In fact, a reactor is not even essential for developing a weapon--it is simply one building block for one option. Destruction of Osirak did nothing to impede the separate development project that brought Iraq to the brink of weapons capability less than a decade later. Iraq went on to a fast-paced weapon-development effort by choosing the route toward the enrichment of natural uranium. This is the route that Iran now appears to be taking. Western intelligence did not detect Iraq's enrichment facilities when Saddam Hussein was actively developing a nuclear capability during the 1980s.

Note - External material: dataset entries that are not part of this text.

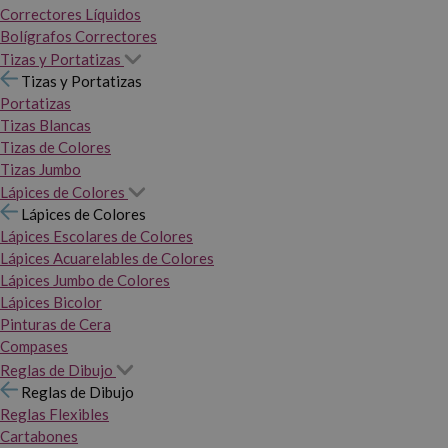
Correctores Líquidos
Bolígrafos Correctores
Tizas y Portatizas
Tizas y Portatizas
Portatizas
Tizas Blancas
Tizas de Colores
Tizas Jumbo
Lápices de Colores
Lápices de Colores
Lápices Escolares de Colores
Lápices Acuarelables de Colores
Lápices Jumbo de Colores
Lápices Bicolor
Pinturas de Cera
Compases
Reglas de Dibujo
Reglas de Dibujo
Reglas Flexibles
Cartabones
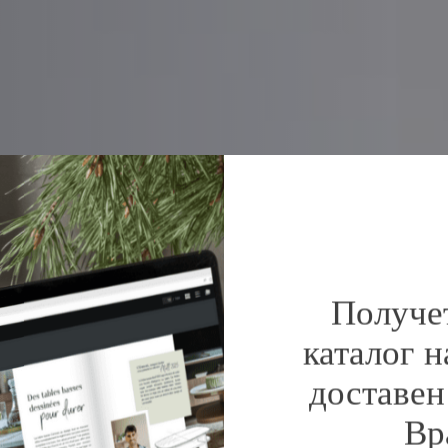
Получе
каталог н
доставен
Вр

If anything, the destruction of the reactor probably increased Saddam's incentive to rush the program via the second route. It is unlikely that Saddam would have been able to develop nuclear weapons much faster through the Osirak reactor--given that he would have had to plan, construct and operate a reprocessing plant--than through enrichment. Israel's preventive strike was not an example of effective delay.

It was, however, extremely entertaining.

The Betts article is instructive, but largely a "straw man" argument. However inapplicable the Osirak precedent may be to the case of Iran, most public discussion of airstrikes against Iran imagine a far more extensive campaign against all known elements of Iran's program. See, e.g., "Iranian Nuclear Weapons? The Options If Diplomacy Fails" (pdf) from the Center for Strategic and International Studies, the most dispassionate analysis of the non-military and military means for coercing Iran that I know of. A more extensive campaign would involve greater risk and cost and is probably beyond the capability of Israel acting alone, but neither does that mean that Osirak is precedent for its success or failure.